3. En l'espèce, il ressort des pièces du dossier que, alors que Mme B était inscrite pour l'année 2022/2023 en première année de BTS " Métiers de l'Eau " au sein du lycée professionnel Jacquard à Lavenet, dans l'Ariège, elle n'a pas validé cette année d'études. Si, en vue de justifier cette situation, elle soutient qu'elle n'a pas pu réaliser son stage de fin d'année obligatoire compte tenu de l'hospitalisation de sa fille, alors atteinte de tuberculose, du 10 juillet 2023 au 4 août 2023, une telle circonstance, aussi regrettable soit-elle, ne saurait toutefois expliquer son absentéisme durant l'ensemble du second semestre. A cet égard, si Mme B fait valoir qu'elle a également souffert de tuberculose, ce qui l'aurait contrainte à se placer à l'isolement, elle n'apporte aucun élément probant à l'appui de ses allégations sur ce point. En outre, il ne ressort pas des pièces du dossier que la réorientation à laquelle elle a procédé, au titre de l'année 2023/2024, en s'inscrivant en première année de BTS " Services et prestations des secteurs sanitaire et social " via le CNED s'inscrirait dans le cadre d'un parcours d'étude cohérent. Dans ces conditions, et alors, au demeurant, qu'il n'est ni établi ni même allégué que Mme B ne pourrait poursuivre ses études, dont les cours sont intégralement dispensés à distance, depuis son pays d'origine, le moyen tiré de la méconnaissance des stipulations précitées de la convention franco-gabonaise doit être écarté.
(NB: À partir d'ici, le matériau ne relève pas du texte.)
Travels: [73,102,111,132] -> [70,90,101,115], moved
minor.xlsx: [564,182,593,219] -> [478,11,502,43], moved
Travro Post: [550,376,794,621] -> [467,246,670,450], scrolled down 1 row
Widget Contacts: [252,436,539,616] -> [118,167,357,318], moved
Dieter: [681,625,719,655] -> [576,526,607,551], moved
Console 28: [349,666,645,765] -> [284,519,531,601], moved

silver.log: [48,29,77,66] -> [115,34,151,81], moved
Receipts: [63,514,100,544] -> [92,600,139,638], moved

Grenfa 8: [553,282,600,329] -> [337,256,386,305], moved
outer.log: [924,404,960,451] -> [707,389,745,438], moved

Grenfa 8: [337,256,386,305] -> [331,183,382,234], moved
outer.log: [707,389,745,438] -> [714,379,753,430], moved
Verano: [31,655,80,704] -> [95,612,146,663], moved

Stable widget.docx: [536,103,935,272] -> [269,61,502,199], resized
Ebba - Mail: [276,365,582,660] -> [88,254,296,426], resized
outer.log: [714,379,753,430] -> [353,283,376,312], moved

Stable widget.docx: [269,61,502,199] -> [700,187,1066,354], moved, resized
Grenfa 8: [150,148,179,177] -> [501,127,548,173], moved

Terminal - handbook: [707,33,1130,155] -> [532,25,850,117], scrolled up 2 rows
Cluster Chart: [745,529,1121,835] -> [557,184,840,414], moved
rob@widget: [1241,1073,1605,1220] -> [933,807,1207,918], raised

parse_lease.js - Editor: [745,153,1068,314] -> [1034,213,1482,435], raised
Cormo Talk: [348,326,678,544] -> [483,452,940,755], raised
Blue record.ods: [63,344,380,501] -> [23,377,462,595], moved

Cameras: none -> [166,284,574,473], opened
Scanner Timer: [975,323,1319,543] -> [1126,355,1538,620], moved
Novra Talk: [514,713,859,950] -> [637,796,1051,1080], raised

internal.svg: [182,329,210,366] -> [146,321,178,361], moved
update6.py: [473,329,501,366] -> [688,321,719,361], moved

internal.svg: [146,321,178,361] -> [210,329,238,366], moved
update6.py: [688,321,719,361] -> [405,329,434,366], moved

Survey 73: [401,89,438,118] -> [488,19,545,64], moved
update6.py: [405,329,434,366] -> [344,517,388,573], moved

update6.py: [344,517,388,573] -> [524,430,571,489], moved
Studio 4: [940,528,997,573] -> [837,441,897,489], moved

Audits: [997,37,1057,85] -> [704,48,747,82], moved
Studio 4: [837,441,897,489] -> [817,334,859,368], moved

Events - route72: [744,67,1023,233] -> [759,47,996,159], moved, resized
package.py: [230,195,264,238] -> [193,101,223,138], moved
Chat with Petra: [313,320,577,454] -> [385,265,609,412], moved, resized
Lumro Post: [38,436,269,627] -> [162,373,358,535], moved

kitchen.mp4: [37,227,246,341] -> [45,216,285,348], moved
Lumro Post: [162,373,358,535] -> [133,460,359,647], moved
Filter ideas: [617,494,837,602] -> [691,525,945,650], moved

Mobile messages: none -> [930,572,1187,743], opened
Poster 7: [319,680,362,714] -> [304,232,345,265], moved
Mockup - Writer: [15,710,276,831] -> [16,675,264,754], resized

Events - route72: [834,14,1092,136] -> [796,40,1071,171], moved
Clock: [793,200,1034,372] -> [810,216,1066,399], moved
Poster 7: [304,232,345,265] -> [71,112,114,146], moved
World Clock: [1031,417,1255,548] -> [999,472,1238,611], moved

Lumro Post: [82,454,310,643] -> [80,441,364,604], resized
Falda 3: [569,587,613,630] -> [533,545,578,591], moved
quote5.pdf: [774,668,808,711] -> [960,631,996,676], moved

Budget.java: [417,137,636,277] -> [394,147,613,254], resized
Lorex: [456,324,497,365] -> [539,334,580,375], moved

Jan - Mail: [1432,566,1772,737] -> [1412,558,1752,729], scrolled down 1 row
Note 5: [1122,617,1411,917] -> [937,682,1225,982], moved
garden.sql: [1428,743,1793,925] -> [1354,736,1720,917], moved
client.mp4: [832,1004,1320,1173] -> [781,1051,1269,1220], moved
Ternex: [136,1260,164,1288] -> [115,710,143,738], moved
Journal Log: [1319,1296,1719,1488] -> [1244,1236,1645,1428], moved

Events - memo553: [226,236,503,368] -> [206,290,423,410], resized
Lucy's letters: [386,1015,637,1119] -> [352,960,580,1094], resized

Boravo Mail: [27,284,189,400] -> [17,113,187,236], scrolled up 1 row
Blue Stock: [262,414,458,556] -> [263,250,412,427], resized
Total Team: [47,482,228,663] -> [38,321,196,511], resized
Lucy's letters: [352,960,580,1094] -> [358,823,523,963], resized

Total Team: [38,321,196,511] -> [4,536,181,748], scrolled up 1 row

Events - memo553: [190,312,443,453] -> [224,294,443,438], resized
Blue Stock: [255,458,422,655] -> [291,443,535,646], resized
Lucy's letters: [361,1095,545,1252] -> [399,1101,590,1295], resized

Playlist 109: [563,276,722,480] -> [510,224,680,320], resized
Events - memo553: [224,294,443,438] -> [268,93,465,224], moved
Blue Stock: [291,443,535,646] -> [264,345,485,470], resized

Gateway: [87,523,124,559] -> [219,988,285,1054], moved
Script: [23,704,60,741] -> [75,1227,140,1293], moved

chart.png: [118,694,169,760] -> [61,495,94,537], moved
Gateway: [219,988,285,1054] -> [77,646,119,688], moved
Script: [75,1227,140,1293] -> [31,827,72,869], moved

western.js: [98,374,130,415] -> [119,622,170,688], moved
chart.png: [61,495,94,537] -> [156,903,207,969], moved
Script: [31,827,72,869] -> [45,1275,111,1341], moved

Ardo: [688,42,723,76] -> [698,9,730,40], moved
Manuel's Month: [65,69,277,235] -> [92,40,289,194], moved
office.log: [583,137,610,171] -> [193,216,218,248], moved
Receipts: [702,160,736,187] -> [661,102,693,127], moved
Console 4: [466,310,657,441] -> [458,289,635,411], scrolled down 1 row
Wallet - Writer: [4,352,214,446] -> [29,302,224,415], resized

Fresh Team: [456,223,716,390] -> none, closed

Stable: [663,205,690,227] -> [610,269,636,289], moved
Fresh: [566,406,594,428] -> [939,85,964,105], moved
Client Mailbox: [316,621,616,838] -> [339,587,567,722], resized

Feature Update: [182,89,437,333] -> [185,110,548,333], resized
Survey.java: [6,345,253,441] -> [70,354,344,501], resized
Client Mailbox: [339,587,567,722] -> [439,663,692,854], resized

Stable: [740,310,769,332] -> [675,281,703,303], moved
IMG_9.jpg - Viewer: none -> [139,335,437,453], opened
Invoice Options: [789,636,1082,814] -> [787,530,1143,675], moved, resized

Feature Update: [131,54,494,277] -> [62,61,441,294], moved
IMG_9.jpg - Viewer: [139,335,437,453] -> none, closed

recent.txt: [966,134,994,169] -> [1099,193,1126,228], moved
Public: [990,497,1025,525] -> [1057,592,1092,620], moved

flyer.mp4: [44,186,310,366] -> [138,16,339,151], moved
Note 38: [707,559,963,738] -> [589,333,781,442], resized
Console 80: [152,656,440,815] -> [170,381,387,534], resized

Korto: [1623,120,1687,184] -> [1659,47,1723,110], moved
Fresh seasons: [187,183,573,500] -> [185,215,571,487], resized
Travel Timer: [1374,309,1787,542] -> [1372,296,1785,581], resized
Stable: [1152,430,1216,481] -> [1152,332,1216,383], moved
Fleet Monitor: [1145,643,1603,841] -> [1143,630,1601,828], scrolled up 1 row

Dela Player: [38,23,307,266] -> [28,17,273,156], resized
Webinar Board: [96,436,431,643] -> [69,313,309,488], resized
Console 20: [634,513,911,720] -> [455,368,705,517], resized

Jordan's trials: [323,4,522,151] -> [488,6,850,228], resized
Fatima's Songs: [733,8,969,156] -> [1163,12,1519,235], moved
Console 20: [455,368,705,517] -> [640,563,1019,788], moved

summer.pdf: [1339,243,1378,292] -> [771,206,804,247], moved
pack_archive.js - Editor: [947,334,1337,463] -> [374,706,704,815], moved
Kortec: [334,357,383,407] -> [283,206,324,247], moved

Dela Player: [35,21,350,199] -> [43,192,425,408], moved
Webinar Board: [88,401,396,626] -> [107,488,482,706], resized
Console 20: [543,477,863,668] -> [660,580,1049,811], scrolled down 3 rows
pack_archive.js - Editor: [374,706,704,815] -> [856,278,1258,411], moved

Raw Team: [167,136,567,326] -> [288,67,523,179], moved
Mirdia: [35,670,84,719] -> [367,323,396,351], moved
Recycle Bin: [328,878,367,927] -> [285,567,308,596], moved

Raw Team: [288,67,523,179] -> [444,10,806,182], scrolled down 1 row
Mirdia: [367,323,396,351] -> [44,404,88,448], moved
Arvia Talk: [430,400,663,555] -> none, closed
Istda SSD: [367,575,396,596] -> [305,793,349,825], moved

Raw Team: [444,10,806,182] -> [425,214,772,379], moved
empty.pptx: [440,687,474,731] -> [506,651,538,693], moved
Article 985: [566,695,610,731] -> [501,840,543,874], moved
4. D'autre part, eu égard à la situation personnelle de Mme B en France, laquelle, décrite au point précédent, révèle une absence d'intégration particulière, le moyen tiré de ce que l'arrêté attaqué serait entaché d'une erreur manifeste d'appréciation quant aux conséquences qu'il emporte sur cette situation doit également être écarté.
5. Il résulte de tout ce qui précède que Mme B n'est pas fondée à demander l'annulation de l'arrêté attaqué.
D E C I D E :
Article 1er : La requête de Mme B est rejetée.
Article 2 : Le présent jugement sera notifié à Mme A B et au préfet de la Haute-Garonne.
Délibéré après l'audience du 20 septembre 2024, à laquelle siégeaient :
Mme Meunier-Garner, présidente,
Mme Mérard, première conseillère,
M. Frindel, conseiller.
Rendu public par mise à disposition au greffe le 3 octobre 2024.
La présidente-rapporteure,
M-O. MEUNIER-GARNER
L'assesseure la plus ancienne,
B. MERARD La greffière,
B. RODRIGUEZ
La République mande et ordonne au préfet de la Haute-Garonne en ce qui le concerne ou à tous commissaires de justice à ce requis en ce qui concerne les voies de droit commun, contre les parties privées, de pourvoir à l'exécution de la présente décision.